La voz divina atraviesa el texto sacro como un viento de
tempestad el follaje de la selva. (T. I, p. 109)
* * *
[Por favor prescinda de lo siguiente si lo anterior es claro
para usted, como de hecho deseo]
Comentario (con
perdón de don Nicolás y de los lectores):
El ventrílocuo habla disimuladamente,
escondiéndose, no dejando saber que es él: no quiere aparecer.
Don Nicolás, como tan inmensamente pocos, experimenta la
fuerza de la presencia divina en los libros inspirados como se experimenta la
fuerza del viento impetuoso que sacude cada hoja de cada árbol de una selva
azotada por una tempestad. Allí todo es movimiento, toda hoja es sacudida y
todas ellas lo delatan; la potente acción del viento es inocultable. Don
Nicolás, según lo dice, y con él muy pocos otros, “siente” en su lectura como
si cada palabra de la Escritura Santa fuera portavoz de la potencia divina.
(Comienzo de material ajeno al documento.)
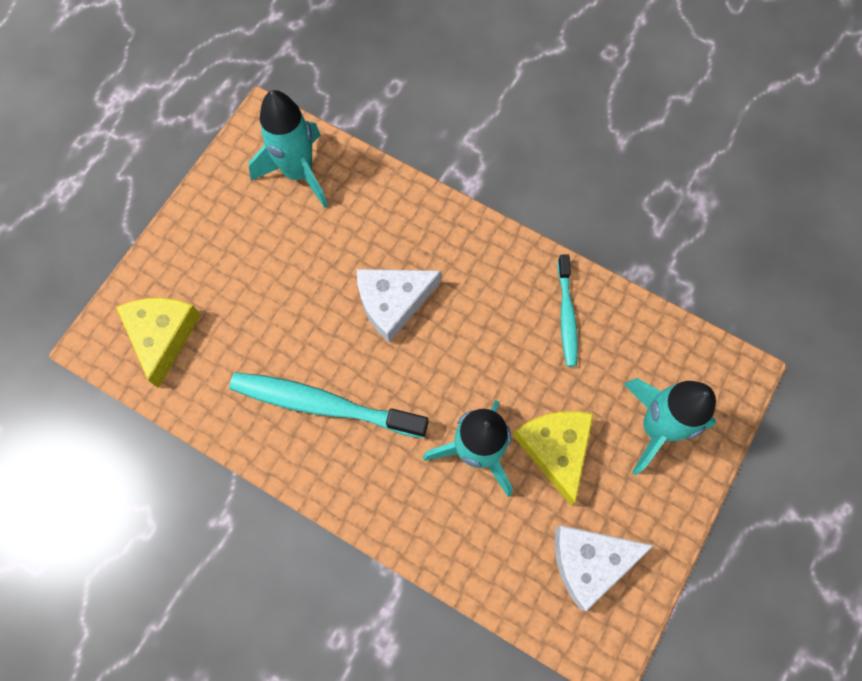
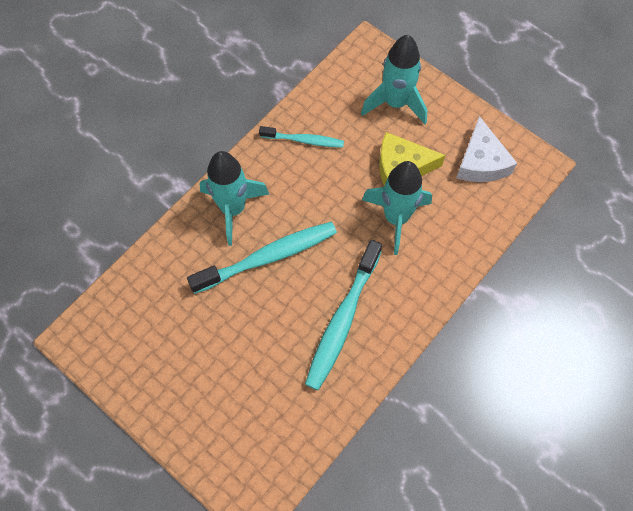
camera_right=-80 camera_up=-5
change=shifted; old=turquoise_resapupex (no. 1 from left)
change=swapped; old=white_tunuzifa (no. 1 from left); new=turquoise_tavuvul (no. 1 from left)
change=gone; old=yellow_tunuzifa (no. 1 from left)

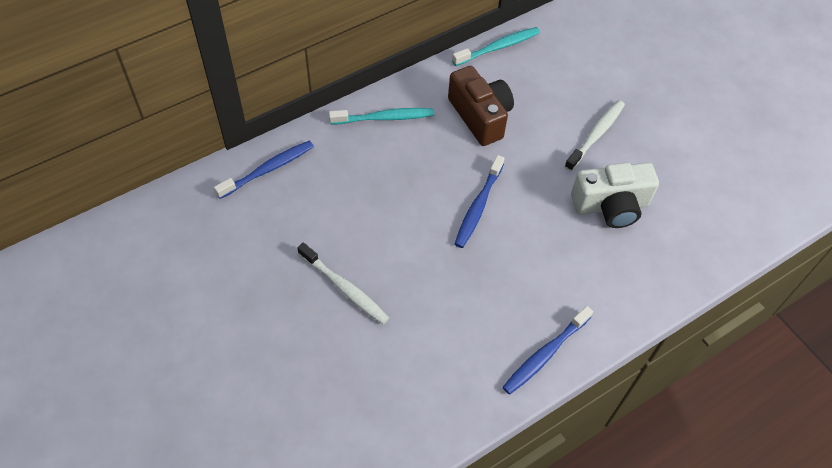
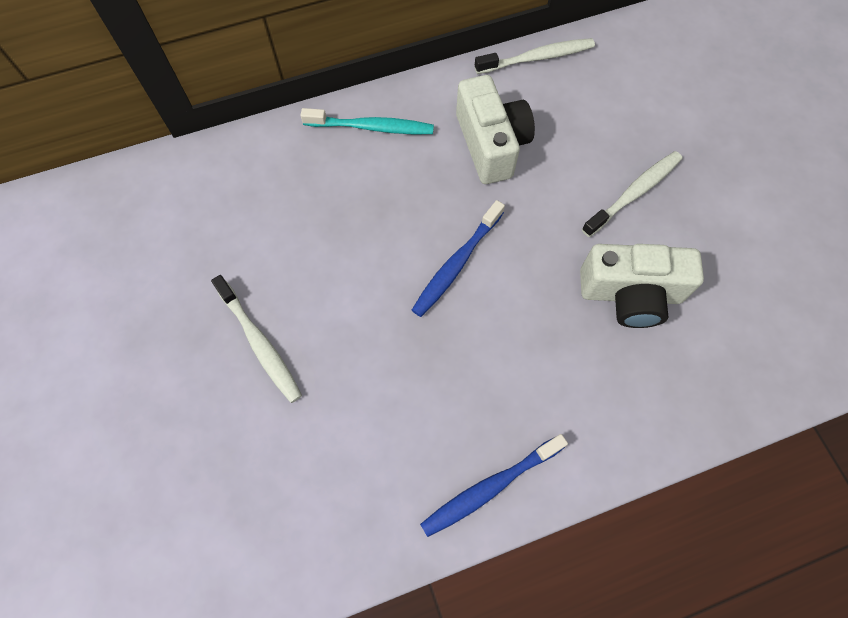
camera_right=15 camera_up=10
change=repainted; old=turquoise_tavuvul (no. 2 from left); new=white_tavuvul (no. 2 from left)
change=repainted; old=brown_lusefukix; new=white_lusefukix (no. 1 from left)
change=gone; old=blue_tavuvul (no. 1 from left)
Esto, claro está, no lo puede corroborar sino un buen lector —especie
desaparecida; incluso entre los (pocos) compradores de libros—. No lo podremos
entender mientras usemos un televisor, mientras no leamos a Shakespeare por y
con placer, mientras no sepamos en serio quién es Sófocles, mientras sigamos
perdiendo del valioso tiempo del espíritu en la tonta prensa diaria, mientras
gastemos, aunque sea pocos minutos, en emisiones radiofónicas de baja estofa
(casi todas). No. La disposición de tal lectura es algo especial.
Una lectura así, además, una lectura que llega a
notar la impronta del Autor en cada giro del enunciado, es la requerida para
responder debidamente al clamoroso llamado que Dios dirige, en la totalidad de
cuanto podemos percibir, a todos y a cada uno de los hombres.